If it is God's holy will, I will join him on Good Friday, 1920, and never leave him more - but not my will, Father, but thine be done!

Rome, December 5th, 1919.
[Signed] Frank Parater

After the Collegians had heard this remarkable statement, there was no more gloom among them, and there could be none. Instead, as one of the students confessed, "We actually rejoiced because we felt a saint had been in our midst but we didn't know it…" Nor did the others to whom the "will" was shown think any differently. Not long afterward, one of them, the Jesuit Father O. Marchetti, printed a complete Italian translation of it in the Osservatore Romano. Commenting on this "beautiful and edifying" writing, he wrote of Parater: "He died among the Saints who are the honor of the Eternal City; and he is buried among the Saints, who with their bones have blessed this privileged ground."

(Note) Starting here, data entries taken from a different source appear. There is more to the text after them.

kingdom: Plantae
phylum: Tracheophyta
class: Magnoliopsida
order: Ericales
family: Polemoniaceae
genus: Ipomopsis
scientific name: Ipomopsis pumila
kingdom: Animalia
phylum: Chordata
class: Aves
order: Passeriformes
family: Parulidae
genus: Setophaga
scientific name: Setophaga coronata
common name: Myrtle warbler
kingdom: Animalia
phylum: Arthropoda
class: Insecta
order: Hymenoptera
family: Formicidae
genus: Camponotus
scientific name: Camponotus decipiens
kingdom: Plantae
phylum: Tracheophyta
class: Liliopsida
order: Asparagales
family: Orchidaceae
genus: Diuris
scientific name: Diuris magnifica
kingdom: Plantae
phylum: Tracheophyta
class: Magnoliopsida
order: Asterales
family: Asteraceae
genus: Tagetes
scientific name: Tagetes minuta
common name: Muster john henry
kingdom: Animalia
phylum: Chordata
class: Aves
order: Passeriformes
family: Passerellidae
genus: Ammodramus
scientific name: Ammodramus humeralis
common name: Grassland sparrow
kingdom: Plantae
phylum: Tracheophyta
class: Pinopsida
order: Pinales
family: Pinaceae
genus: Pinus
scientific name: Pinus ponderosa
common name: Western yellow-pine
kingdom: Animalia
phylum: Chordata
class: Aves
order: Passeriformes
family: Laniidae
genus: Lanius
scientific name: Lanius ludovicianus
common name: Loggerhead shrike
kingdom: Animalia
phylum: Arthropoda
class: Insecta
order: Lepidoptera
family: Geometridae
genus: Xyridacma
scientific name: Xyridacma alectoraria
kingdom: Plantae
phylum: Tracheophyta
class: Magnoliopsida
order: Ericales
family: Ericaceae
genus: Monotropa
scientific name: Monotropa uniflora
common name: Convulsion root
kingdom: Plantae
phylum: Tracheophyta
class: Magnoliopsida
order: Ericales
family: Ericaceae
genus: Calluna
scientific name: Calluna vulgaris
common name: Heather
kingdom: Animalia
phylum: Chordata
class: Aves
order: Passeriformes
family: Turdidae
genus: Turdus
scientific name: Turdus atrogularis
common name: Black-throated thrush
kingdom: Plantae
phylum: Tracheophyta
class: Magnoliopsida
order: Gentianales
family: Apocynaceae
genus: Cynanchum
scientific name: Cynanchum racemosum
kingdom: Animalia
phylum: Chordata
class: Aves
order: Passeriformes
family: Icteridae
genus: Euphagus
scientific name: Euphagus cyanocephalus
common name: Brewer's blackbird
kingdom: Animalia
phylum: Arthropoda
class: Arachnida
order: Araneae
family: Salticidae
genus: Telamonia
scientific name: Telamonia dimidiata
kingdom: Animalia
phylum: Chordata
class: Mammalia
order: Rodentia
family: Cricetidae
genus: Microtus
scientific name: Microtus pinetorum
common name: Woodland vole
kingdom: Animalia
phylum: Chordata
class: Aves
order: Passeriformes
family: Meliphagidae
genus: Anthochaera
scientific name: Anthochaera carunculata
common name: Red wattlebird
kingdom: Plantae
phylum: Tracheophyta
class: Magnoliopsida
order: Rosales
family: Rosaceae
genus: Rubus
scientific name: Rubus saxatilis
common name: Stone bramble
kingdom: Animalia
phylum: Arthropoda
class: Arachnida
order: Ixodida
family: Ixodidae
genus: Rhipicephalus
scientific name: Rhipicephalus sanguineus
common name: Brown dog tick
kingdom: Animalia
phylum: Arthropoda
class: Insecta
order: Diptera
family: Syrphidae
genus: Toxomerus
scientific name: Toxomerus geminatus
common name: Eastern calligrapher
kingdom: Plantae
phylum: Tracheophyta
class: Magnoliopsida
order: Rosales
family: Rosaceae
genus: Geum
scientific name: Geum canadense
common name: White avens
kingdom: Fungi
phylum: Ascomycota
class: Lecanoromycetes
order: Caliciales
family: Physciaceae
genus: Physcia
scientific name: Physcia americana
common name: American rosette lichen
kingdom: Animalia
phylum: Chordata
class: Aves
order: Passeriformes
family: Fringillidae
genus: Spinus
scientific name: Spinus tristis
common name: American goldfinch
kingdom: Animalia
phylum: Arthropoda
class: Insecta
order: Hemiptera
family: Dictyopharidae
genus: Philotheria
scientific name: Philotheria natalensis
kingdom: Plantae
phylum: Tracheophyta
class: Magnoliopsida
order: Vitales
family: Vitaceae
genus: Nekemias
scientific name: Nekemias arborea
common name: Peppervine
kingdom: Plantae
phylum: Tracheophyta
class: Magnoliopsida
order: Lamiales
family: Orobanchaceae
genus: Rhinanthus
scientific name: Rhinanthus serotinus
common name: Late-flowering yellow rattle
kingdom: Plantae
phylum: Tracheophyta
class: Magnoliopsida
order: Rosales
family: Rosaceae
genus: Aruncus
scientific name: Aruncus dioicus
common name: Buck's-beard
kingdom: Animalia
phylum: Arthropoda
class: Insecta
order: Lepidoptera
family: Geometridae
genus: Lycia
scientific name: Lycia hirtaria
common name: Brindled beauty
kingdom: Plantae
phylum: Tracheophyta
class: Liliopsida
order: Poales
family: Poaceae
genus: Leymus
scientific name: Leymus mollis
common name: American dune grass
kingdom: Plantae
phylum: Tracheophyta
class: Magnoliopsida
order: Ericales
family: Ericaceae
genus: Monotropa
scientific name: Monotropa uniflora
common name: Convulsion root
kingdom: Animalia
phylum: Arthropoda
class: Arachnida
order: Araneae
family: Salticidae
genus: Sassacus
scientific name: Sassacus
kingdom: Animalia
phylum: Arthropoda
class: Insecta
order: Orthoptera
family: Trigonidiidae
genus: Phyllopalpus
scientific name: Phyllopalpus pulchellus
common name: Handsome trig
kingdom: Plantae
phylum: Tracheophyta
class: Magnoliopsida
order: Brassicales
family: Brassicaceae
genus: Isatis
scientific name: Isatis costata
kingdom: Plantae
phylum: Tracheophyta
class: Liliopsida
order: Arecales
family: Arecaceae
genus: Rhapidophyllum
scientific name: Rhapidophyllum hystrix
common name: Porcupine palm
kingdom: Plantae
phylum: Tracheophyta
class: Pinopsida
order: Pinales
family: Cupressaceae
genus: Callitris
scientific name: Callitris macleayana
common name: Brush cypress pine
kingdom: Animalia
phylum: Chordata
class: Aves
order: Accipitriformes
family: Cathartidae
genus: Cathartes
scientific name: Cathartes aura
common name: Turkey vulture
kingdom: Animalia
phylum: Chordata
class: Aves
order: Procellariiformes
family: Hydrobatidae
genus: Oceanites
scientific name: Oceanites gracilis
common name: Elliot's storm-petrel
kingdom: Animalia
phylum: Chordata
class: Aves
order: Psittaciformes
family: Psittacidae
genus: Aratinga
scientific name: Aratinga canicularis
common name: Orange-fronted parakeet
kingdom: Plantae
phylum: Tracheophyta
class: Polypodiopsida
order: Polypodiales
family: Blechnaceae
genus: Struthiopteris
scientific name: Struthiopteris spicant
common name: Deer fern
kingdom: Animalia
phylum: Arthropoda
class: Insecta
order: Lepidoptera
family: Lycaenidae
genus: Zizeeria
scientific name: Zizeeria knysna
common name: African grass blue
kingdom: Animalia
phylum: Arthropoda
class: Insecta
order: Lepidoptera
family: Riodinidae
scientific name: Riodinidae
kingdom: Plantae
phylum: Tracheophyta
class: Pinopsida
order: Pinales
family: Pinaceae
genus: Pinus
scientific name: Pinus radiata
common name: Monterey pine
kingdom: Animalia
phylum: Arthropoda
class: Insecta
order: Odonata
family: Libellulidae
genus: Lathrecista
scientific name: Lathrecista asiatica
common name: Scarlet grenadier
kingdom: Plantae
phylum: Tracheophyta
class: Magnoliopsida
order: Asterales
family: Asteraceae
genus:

When news of the "will" reached the United States, here too, and especially in Virginia, it stirred the hearts of many. Eventually Frank's earlier alma mater, the Benedictine High School in Richmond, enshrined an expression of the admiration in which all had held him. The tablet unveiled to his memory at the Academy says that Frank Parater "died in Rome while pursuing his studies for the Holy Priesthood, leaving behind him a tradition of Courage, Purity and Integrity of life."